The IRS has penalties for failing to pay federal payroll taxes on time, and the penalty amount depends on how late you make the deposit. They will hand you a two percent penalty on the total amount due if you delay by less than five days. If you’re more than 15 days late, you will face a five percent penalty. Besides remitting the taxes themselves late, there’s a penalty if you fail to follow the procedures for filing tax returns. That could result in you facing heft fines or even time in prison.
If you fail to provide your employees with W-2 forms, they can’t file their personal tax returns. And because of this, they may report you to the IRS, exposing you to the possibility of intensive audits and, eventually, prison time and fines. Note that the IRS holds the person appointed by the business entity to handle employee tax remittances personally responsible for failure to comply with payroll tax regulations.
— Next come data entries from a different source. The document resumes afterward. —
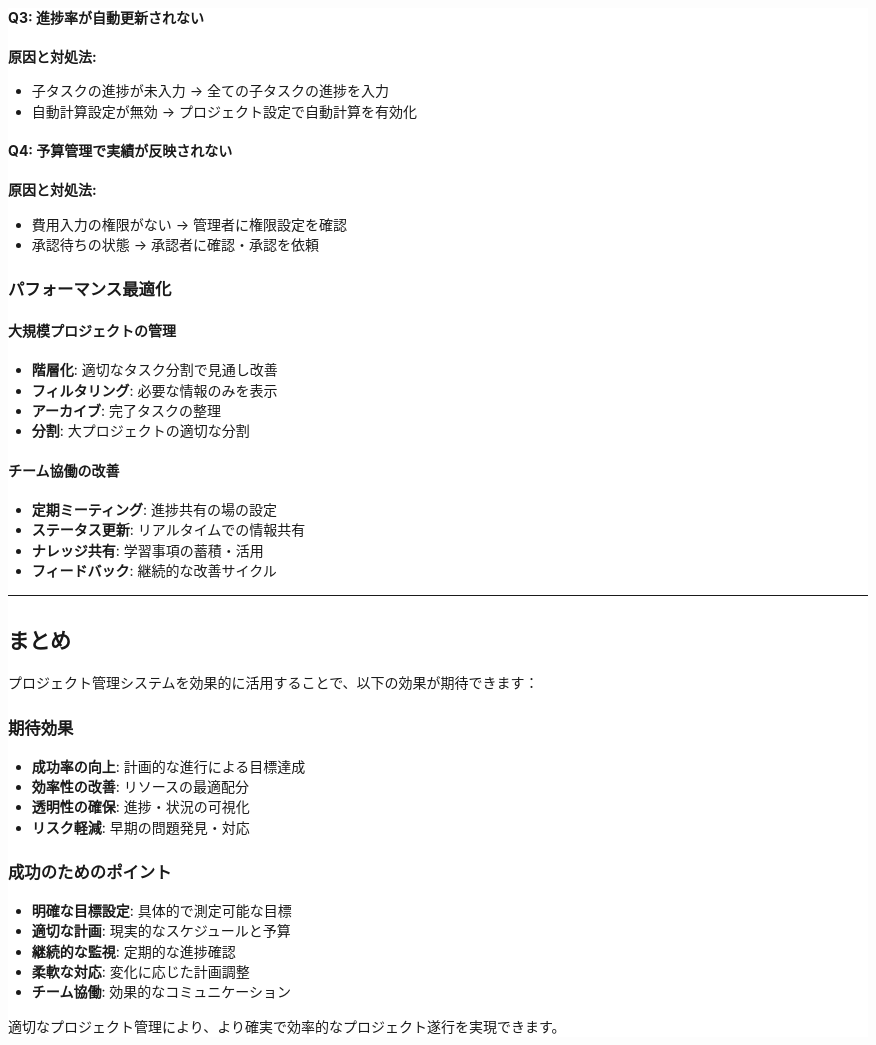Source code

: #### Q3: 進捗率が自動更新されない
**原因と対処法:**
- 子タスクの進捗が未入力
  → 全ての子タスクの進捗を入力
- 自動計算設定が無効
  → プロジェクト設定で自動計算を有効化

#### Q4: 予算管理で実績が反映されない
**原因と対処法:**
- 費用入力の権限がない
  → 管理者に権限設定を確認
- 承認待ちの状態
  → 承認者に確認・承認を依頼

### パフォーマンス最適化

#### 大規模プロジェクトの管理
- **階層化**: 適切なタスク分割で見通し改善
- **フィルタリング**: 必要な情報のみを表示
- **アーカイブ**: 完了タスクの整理
- **分割**: 大プロジェクトの適切な分割

#### チーム協働の改善
- **定期ミーティング**: 進捗共有の場の設定
- **ステータス更新**: リアルタイムでの情報共有
- **ナレッジ共有**: 学習事項の蓄積・活用
- **フィードバック**: 継続的な改善サイクル

---

## まとめ

プロジェクト管理システムを効果的に活用することで、以下の効果が期待できます：

### 期待効果
- **成功率の向上**: 計画的な進行による目標達成
- **効率性の改善**: リソースの最適配分
- **透明性の確保**: 進捗・状況の可視化
- **リスク軽減**: 早期の問題発見・対応

### 成功のためのポイント
- **明確な目標設定**: 具体的で測定可能な目標
- **適切な計画**: 現実的なスケジュールと予算
- **継続的な監視**: 定期的な進捗確認
- **柔軟な対応**: 変化に応じた計画調整
- **チーム協働**: 効果的なコミュニケーション

適切なプロジェクト管理により、より確実で効率的なプロジェクト遂行を実現できます。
Using Tax Management Software
In light of the grave consequences of failing to report and remit payroll taxes, as required by federal and state tax agencies, you need to choose the best option for executing this duty. You can either bring in an accounting consultant or do it yourself using a computerized payroll system.
The latter option will no doubt appeal to you as a startup owner because of its lower cost. Popular accounting software providers can charge fees of up to $30 per month to access their payroll systems, far less than you would pay a dedicated accountant, whether in-house or an outsourced consultant.
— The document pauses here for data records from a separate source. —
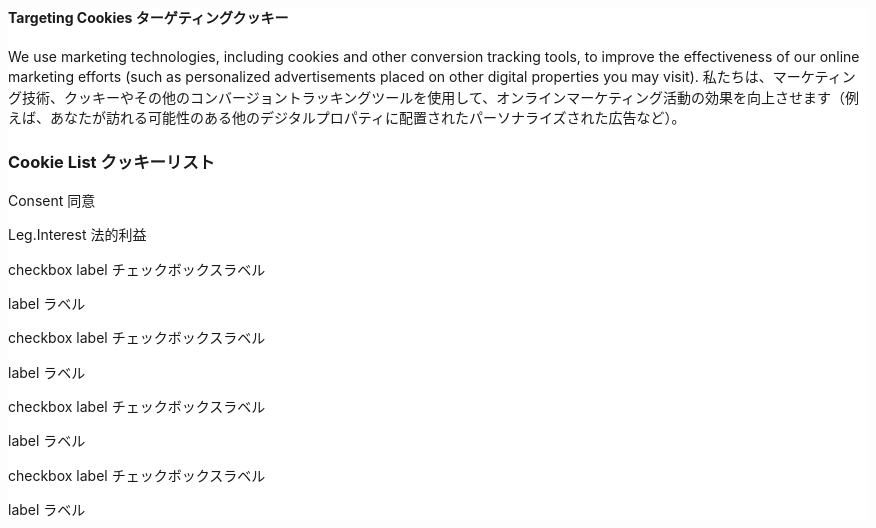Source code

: #### Targeting Cookies ターゲティングクッキー
We use marketing technologies, including cookies and other conversion tracking tools, to improve the effectiveness of our online marketing efforts (such as personalized advertisements placed on other digital properties you may visit). 
私たちは、マーケティング技術、クッキーやその他のコンバージョントラッキングツールを使用して、オンラインマーケティング活動の効果を向上させます（例えば、あなたが訪れる可能性のある他のデジタルプロパティに配置されたパーソナライズされた広告など）。



### Cookie List クッキーリスト

Consent
同意

Leg.Interest
法的利益

checkbox label
チェックボックスラベル

label
ラベル

checkbox label
チェックボックスラベル

label
ラベル

checkbox label
チェックボックスラベル

label
ラベル

checkbox label
チェックボックスラベル

label
ラベル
Tax management software has come a long way over the years. Modern packages come with simple steps that you will find easy to follow. If your business is a small operation with only one or two employees, you may not see the need for bringing in hired hands when you can sort your payroll tax headache in a few mouse clicks.
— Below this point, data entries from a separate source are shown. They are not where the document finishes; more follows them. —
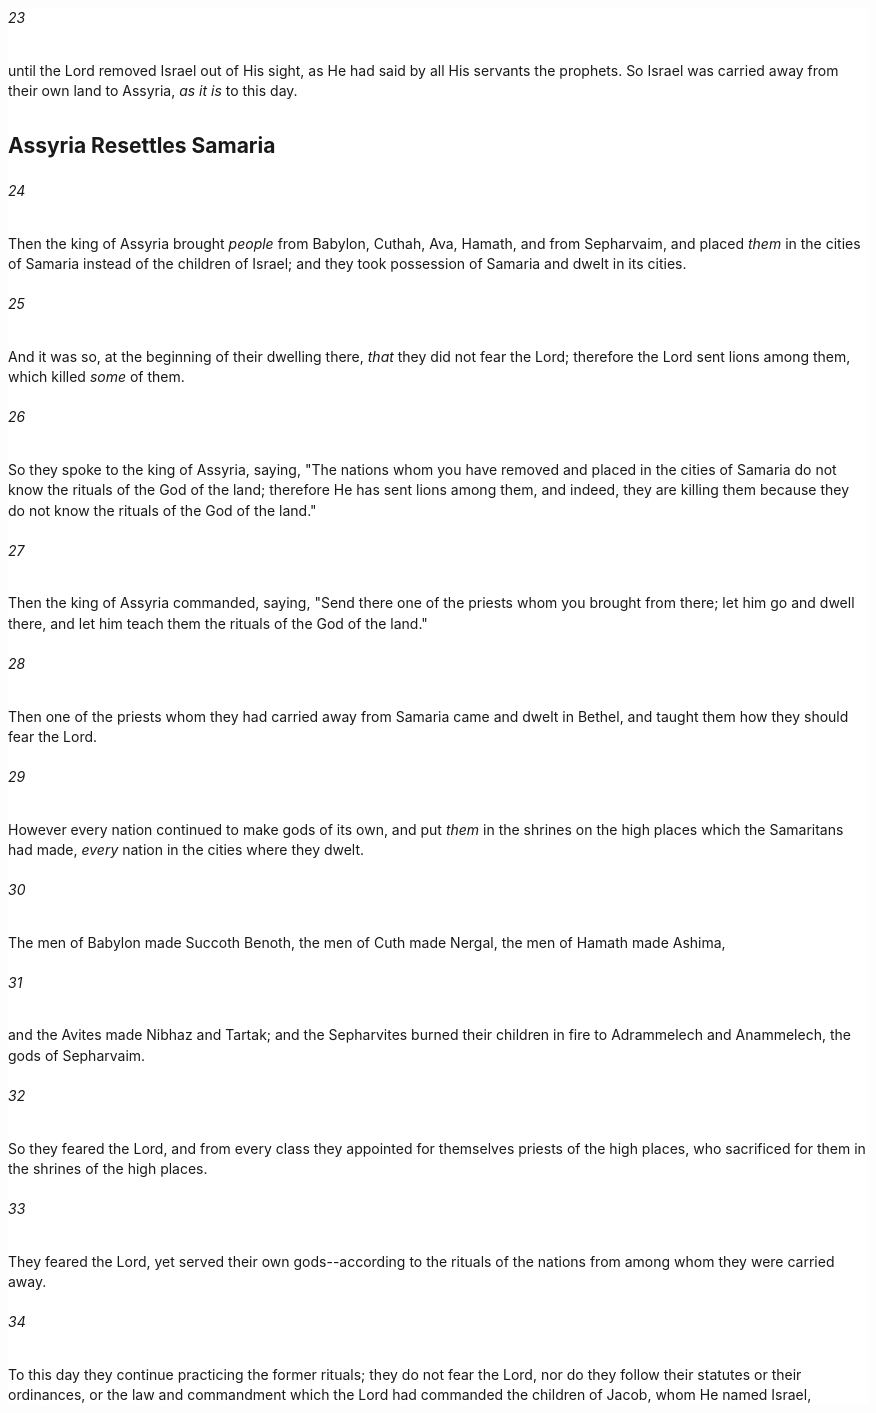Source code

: ###### 23 
until the Lord removed Israel out of His sight, as He had said by all His servants the prophets. So Israel was carried away from their own land to Assyria, _as it is_ to this day.

## Assyria Resettles Samaria 

###### 24 
Then the king of Assyria brought _people_ from Babylon, Cuthah, Ava, Hamath, and from Sepharvaim, and placed _them_ in the cities of Samaria instead of the children of Israel; and they took possession of Samaria and dwelt in its cities. 

###### 25 
And it was so, at the beginning of their dwelling there, _that_ they did not fear the Lord; therefore the Lord sent lions among them, which killed _some_ of them. 

###### 26 
So they spoke to the king of Assyria, saying, "The nations whom you have removed and placed in the cities of Samaria do not know the rituals of the God of the land; therefore He has sent lions among them, and indeed, they are killing them because they do not know the rituals of the God of the land." 

###### 27 
Then the king of Assyria commanded, saying, "Send there one of the priests whom you brought from there; let him go and dwell there, and let him teach them the rituals of the God of the land." 

###### 28 
Then one of the priests whom they had carried away from Samaria came and dwelt in Bethel, and taught them how they should fear the Lord. 

###### 29 
However every nation continued to make gods of its own, and put _them_ in the shrines on the high places which the Samaritans had made, _every_ nation in the cities where they dwelt. 

###### 30 
The men of Babylon made Succoth Benoth, the men of Cuth made Nergal, the men of Hamath made Ashima, 

###### 31 
and the Avites made Nibhaz and Tartak; and the Sepharvites burned their children in fire to Adrammelech and Anammelech, the gods of Sepharvaim. 

###### 32 
So they feared the Lord, and from every class they appointed for themselves priests of the high places, who sacrificed for them in the shrines of the high places. 

###### 33 
They feared the Lord, yet served their own gods--according to the rituals of the nations from among whom they were carried away. 

###### 34 
To this day they continue practicing the former rituals; they do not fear the Lord, nor do they follow their statutes or their ordinances, or the law and commandment which the Lord had commanded the children of Jacob, whom He named Israel,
On the other hand, depending on a computer program for your tax needs has a few drawbacks. What will you do when you encounter a unique complexity with one of your employees not accounted for by the software? You might have to bring in a certified public accountant (CPA) to help you deal with the issue.
Relying on just software also means you miss out on the advice a CPA could have offered drawn from their years of practical experience. Such guidance could even save your business money in the long run.
Using a CPA
With an accounting professional by your side, you have someone you can bounce questions off of even when it’s not tax season. If you work with the CPA for years to come, they can spot loopholes through which you could be missing out on substantial tax savings.
If speed is your primary need when doing your payroll, this option may frustrate you. A CPA will want to take their time as they sift carefully through your company’s financial documents and records. A payroll system promises instant processing at the click of a button. However, if a problem arises in your payroll processing, hiring a CPA for payroll tax management will likely save you time. Whereas you may have wasted time racking your brain for a solution, a CPA will quickly iron it out, drawing on their years of experience in handling such issues.
Of course, bringing in a CPA will cost you. Their fees will likely be much higher than what you will spend on payroll processing software; however, a CPA can offer assistance in many other ways over and above computing employee tax remittances. Yes, software packages can handle your accounting needs, but these tend to have a steep learning curve.
Playing the Long Game
The ultimate decision to go with software or a CPA should depend on the long-term gains the solution will offer. Imagine a scenario where payroll tax laws change, and your payroll system does the computations using the old parameters. That could end up costing you in penalties, whereas a CPA, naturally in tune with all the changes happening in their industry, would seamlessly affect the new parameters. Remember, options that cost less upfront often prove more expensive in the long run.